Inalienable because they can never be taken away and interdependent and indivisible because all rights – civil, social, cultural, political, and economic – are equal and none can be fully enjoyed without the rest.
Human rights apply equally to all, are upheld by the rule of law, and enforced through legitimate claims based on international standards.
Over time, an extensively disputed debate has developed regarding the universality of human rights.
Theoretically, human rights are well expressed, however, they are not entirely universally-applied today.
Decades after world countries adopted the Universal Declaration of Human Rights, crimes against humanity and deprivation of human rights remains rampant.
One common challenge is the cultural relativism concept. What one country considers as common standards in human rights might not be appropriate in another culture.
Other arguments include the premise that economic growth ought to precede human rights.
For example, in developing States that experience cultural division, social order is interrupted by human rights and hinder development.
Additionally, in Asian countries, strong economic development is attributed to authoritative rule (source).
However, according to the most significant obstacle to the universality of human rights is the principle that it’s a contemporary form of imperialism (source).

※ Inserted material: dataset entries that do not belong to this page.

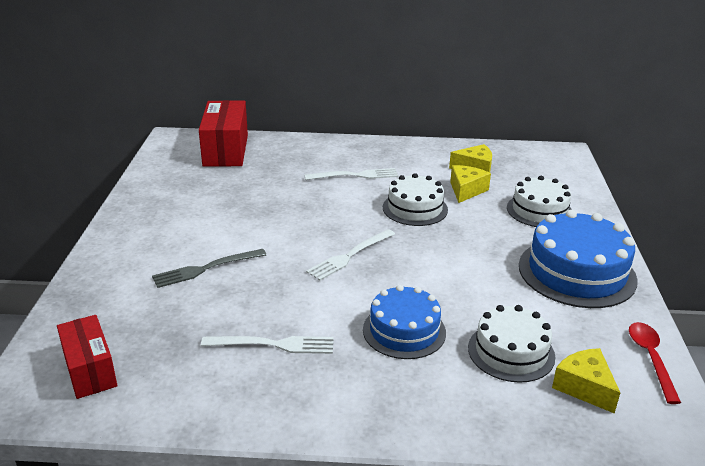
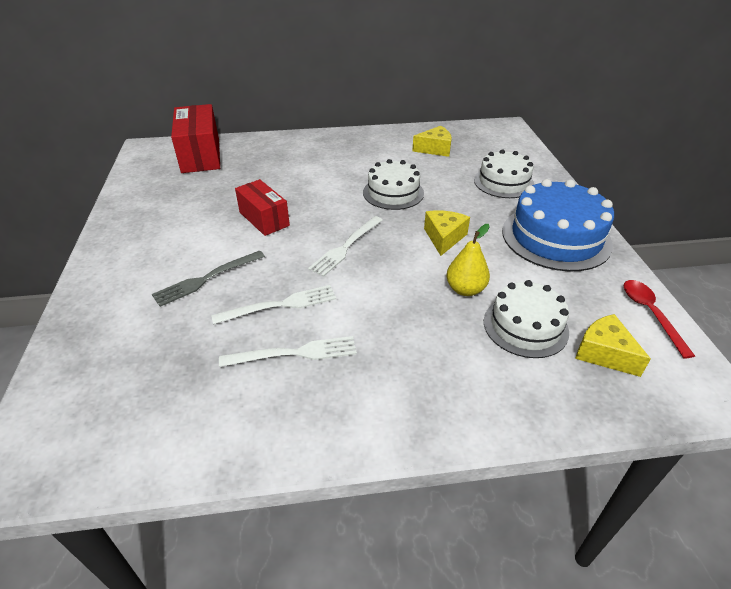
camera: 10 degrees left, 10 degrees up
red box [57,315,117,399] -> red box moved to [235,179,290,236]
white fork [305,168,398,180] -> white fork moved to [211,285,336,325]
blue cake [363,285,446,359] -> none
yellow cheese [450,165,491,203] -> yellow cheese moved to [424,210,470,256]
none -> yellow pear [446,224,490,296]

True concern for human rights emerges occasionally its agenda is shallow rhetoric used to disguise the promotion of Western States’ interests.

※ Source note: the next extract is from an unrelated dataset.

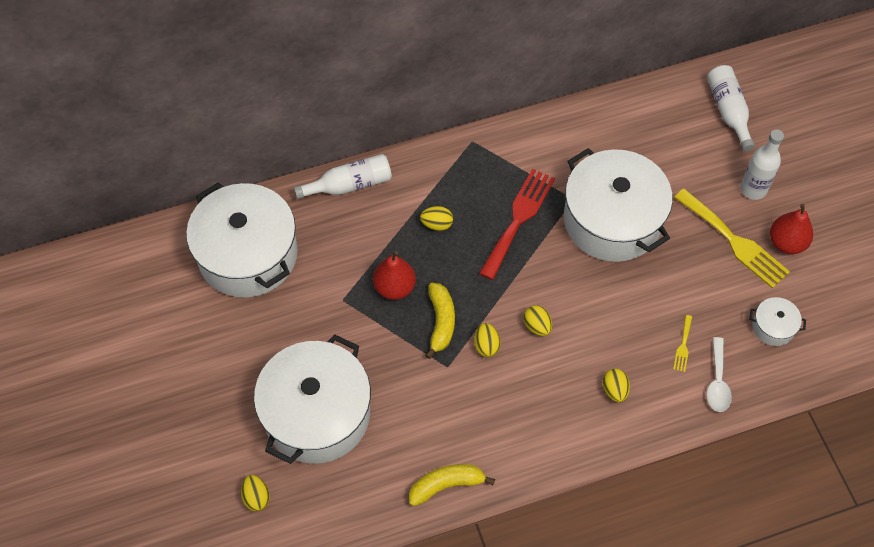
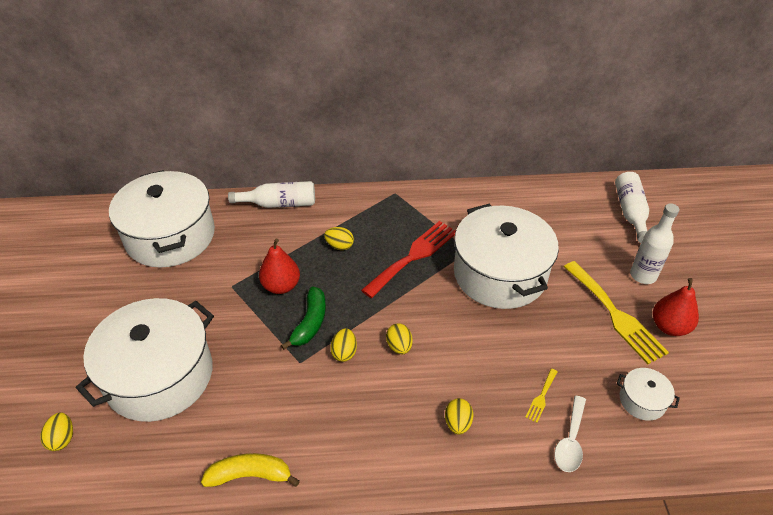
camera: 15 degrees right, 15 degrees down
yellow banana [425,283,455,359] -> green banana [281,286,326,350]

For instance, the invasion of Iraq by the US and her allies highlights how human rights are used as a neo-imperialism and white supremacy tool (source).
For them to be universal, it is vital for human rights to be compatible with cultural differences.

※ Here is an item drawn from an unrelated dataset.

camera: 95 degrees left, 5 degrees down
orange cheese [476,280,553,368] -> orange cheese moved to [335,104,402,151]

Globalization and digitization have been crucial in the generation of multiculturalization of human rights (source).
Concisely, it is important that human rights continue gaining legitimacy through the incorporation of cross-cultural views.
Existing theories on human rights fail to appropriately explain the variety of rights available today.
Hence, human rights ought to be based on both philosophical and cultural origins while remaining responsive to common human injustices.
Immigration policies in the US undermine human rights and something should be done to ensure that more humane policies are adopted and enforced (source).
All cultures experience common histories of injustices and if the basis of human rights is evaluated on these terms, they can be universally applied.
The international community – particularly the West –plays a significant part in guaranteeing that human rights are universally accepted and respected.
The culmination of the Cold War detached obstructions to actual international human rights policies, which led to democratizations across developing countries (source).
Western nations have played more positive roles in holding governments to account and monitor human rights abuses through UN agencies, embassies, and NGOs.
Ultimately, the international community plays a significant role in providing legitimacy to human rights campaigns and holding governments to account.
Another key player in the push for human rights universality globally is civil society, which signifies the authentic channel for human rights. Human rights are best observed and valued when they hail from the population and not from foreign imposition or isolated leaders.
Civil society plays an influential role in supporting human rights and accountability. It represents the most effective and legitimate route for the realization of the universality of human rights.
Concisely, human rights conceptions are generally based on collective human injustice histories, which builds a strong case regarding the value of universal human rights.
Undermining human rights, their principles, and theories damages their values and creates chances for injustices. The civil society, the international community, governments, citizens, and stakeholders play a fundamental role in the promotion and protection of human rights.
If they can all maintain a critical, positive role and domestically push for the legitimization of human rights by international law, human rights can become universally accepted and respected.
We realize that a large number difficulties stay along the way of full acknowledgment of human rights. I have sketched out probably the most overwhelming among them, including those that retain our energy and consideration, as need matters at the OHCHR.
Yet, let me underscore that the sixty years that slipped by since the reception of the Universal Declaration have additionally demonstrated the route forward.
We are currently much clearer in the information that the quest for human rights requires the individual and aggregate responsibility of all. That responsibility should defeat partisanship and barely characterized interests, requiring creative mind, energy, tact, fortitude, assurance and difficult work.
I am certain that States, worldwide associations and civil society can together keep on saddling such characteristics and put them to ideal use in the administration of human rights.